本日、ファッションビジネス業界の一員となられた皆さん、おめでとうございます。心から歓迎の言葉を贈ります。
ファッションビジネスはとても広く、奥の深い世界です。素材から小売りまで多種多様な企業があり、地球規模で多くの人々が仕事をしています。
それは、ほかの業種でも同じでは?と思われるかもしれません。確かにそうなのですが、ファッションビジネスには独占も、寡占もされない市場があります。

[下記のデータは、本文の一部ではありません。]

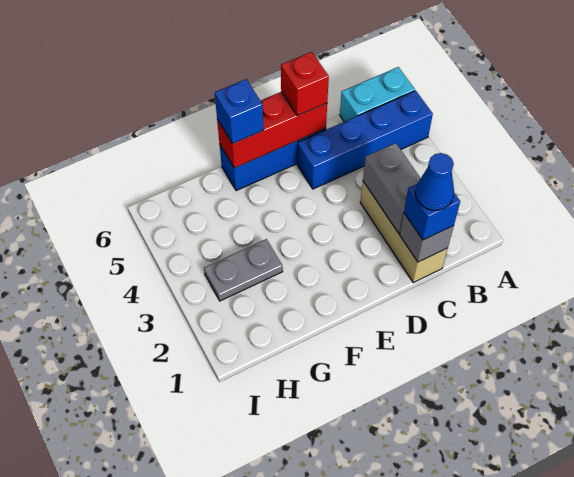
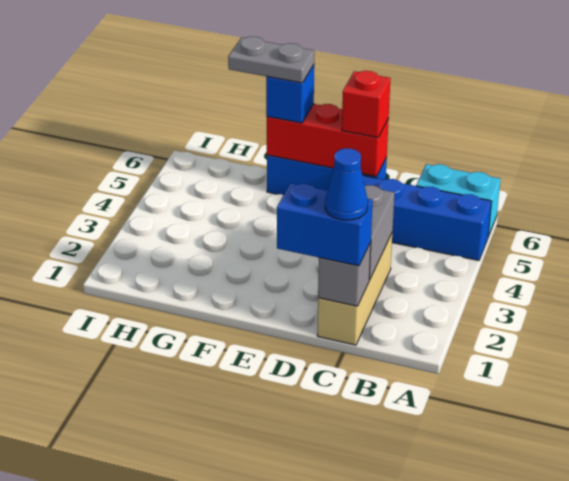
blue 1x1 brick [404,184,460,240] -> blue 1x2 brick [277,183,373,266]
grey 1x2 plate [204,239,283,301] -> grey 1x2 plate moved to [228,37,314,83]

巨大な企業が市場で占有率を高めることはあっても、それが100%になることは決してありません。一人ひとり異なる個性を持つ人々の思いに応えるビジネスであり、それゆえに一人ひとりのアイデアや技術しだいでチャンスがあるビジネスなのです。ここにファッションビジネスの大きな特徴があります。

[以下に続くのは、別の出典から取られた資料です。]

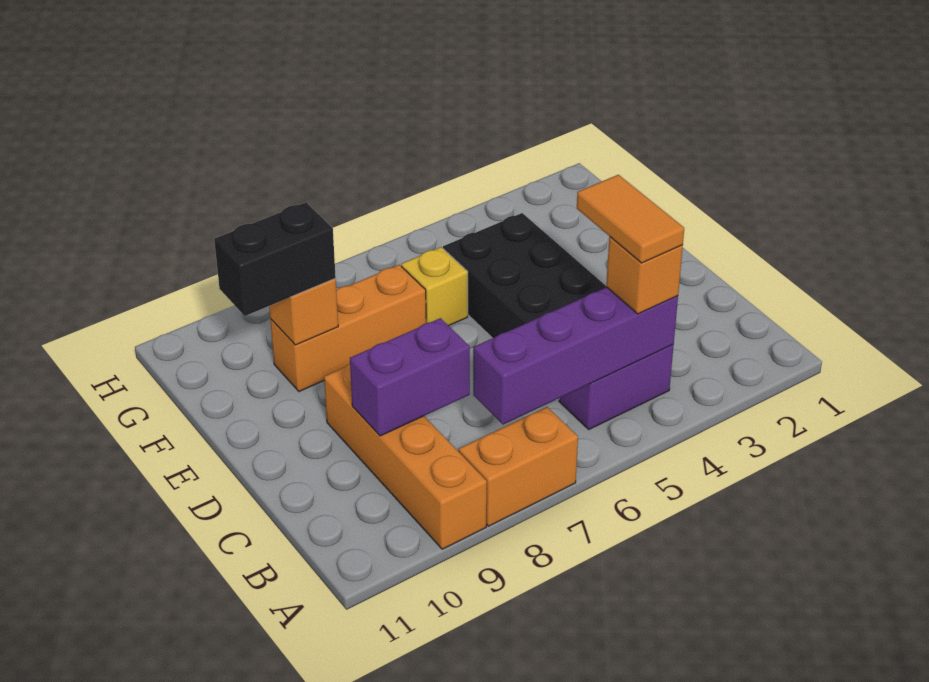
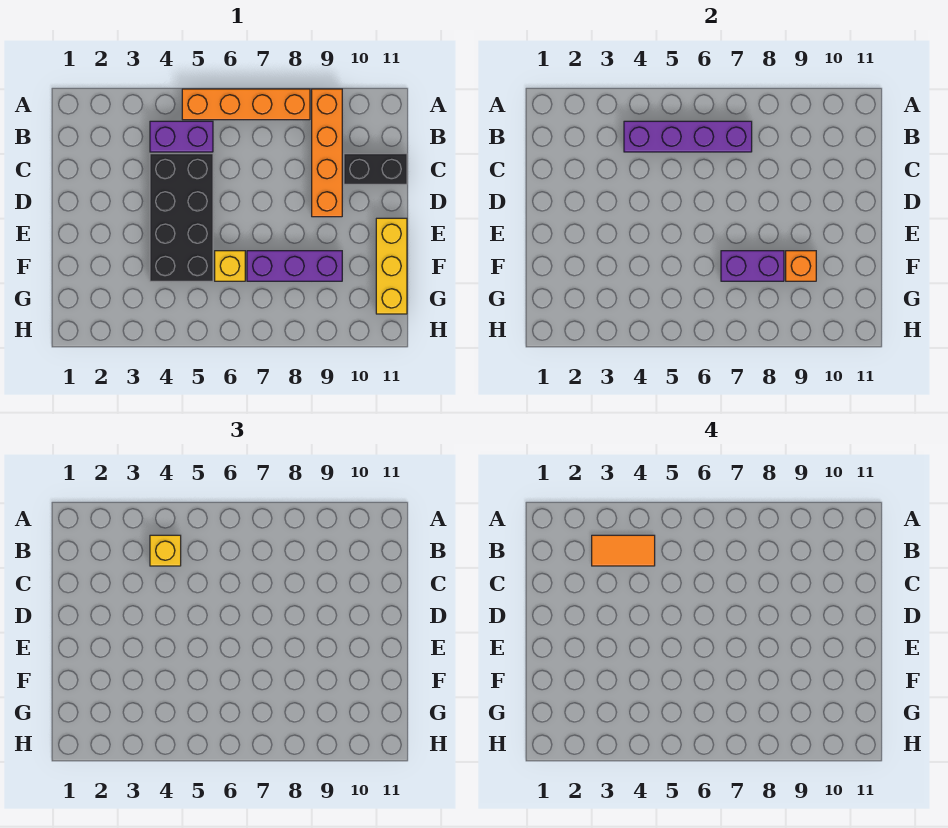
orange 1x2 brick [459,407,578,526] -> orange 1x4 brick [182,89,310,120]
orange 1x1 brick [606,237,683,314] -> yellow 1x1 brick [150,535,181,566]
orange 1x2 tile [577,175,684,263] -> orange 1x2 tile turned to [592,535,655,566]
purple 1x2 brick [350,318,470,436] -> purple 1x2 brick moved to [721,251,784,281]
none -> yellow 1x3 brick [376,218,407,314]
orange 1x3 brick [270,265,426,392] -> purple 1x3 brick [247,251,342,281]
black 1x2 brick [214,202,336,316] -> black 1x2 brick moved to [344,154,407,184]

今、皆さんが着ているシャツやブラウスは、どこで買いましたか? お店でしょうか。それとも、ネットでしょうか。
いずれにしても、皆さんに手渡してくれた人がいますよね。その人には、その商品を仕入れた誰かが手渡しました。その商品は、縫製工場で多くの手をかけて形作られ、アイロン掛けして仕上げてから送られています。

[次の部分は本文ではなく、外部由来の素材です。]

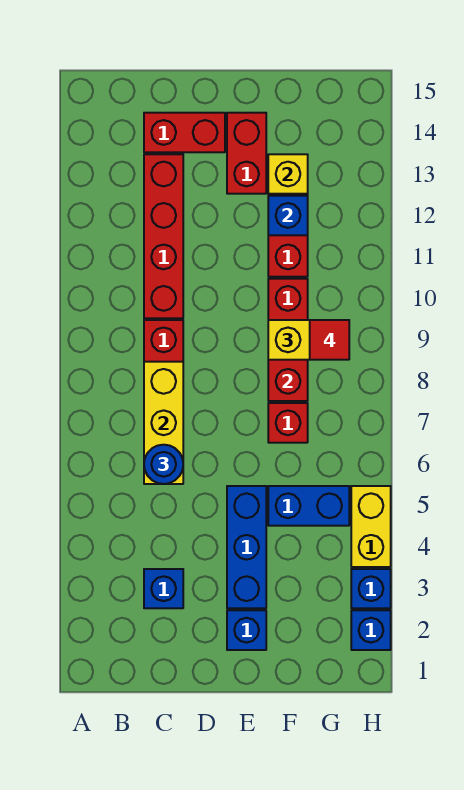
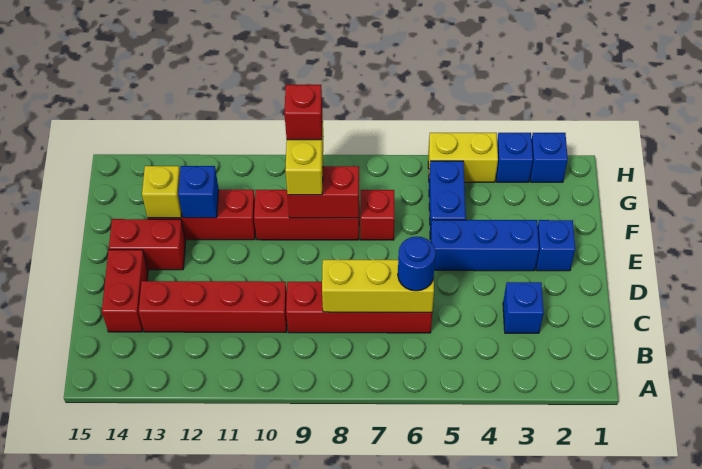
red 1x1 tile [310,320,349,360] -> red 1x1 brick [284,85,322,140]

縫製工場には、織・編物が反物として運ばれました。織・編物を作ったのは全く異なる工場で、糸を仕入れ、織機や編み機を動かした人々がいます。そこに運ばれた糸も、紡績工場や合繊メーカーで生産・管理されてから届きました。綿の紡績なら、そこに至るまでに綿花を育て、わたを収穫した人々がたくさん関わっています。
1枚のシャツやブラウスが買う人に届くまで、実に多くの人の手を介しています。ほかのアイテムも同様であり、こうして人から人へとつなぐ仕事のつながりを、サプライチェーンと呼んでいます。ファッションビジネスは、このチェーンが単調な1本ではなく、数え切れないほど多彩です。それは日本にとどまらず、世界中でダイナミックに変化し続けているのです。
皆さんは本日から、単に買う側の1人ではなく、この彩り豊かなチェーンの一員になります。これから身に着ける知識や技術、新たな発想の全てが、さらにチェーンを太く、強いものにしていきます。それがファッション市場の面白さに直結するのです。皆さんが成長すればするほど、この市場の魅力に磨きがかかることを忘れないでください。
もちろん課題はあり、すぐに解決は難しいかもしれません。しかし、繊研新聞社も「共感と解説」を掲げ、皆さんとともに成長し、学べるよう努めます。皆さんの良きサポーターでありたいと考えていますので、どうぞよろしくお願いいたします。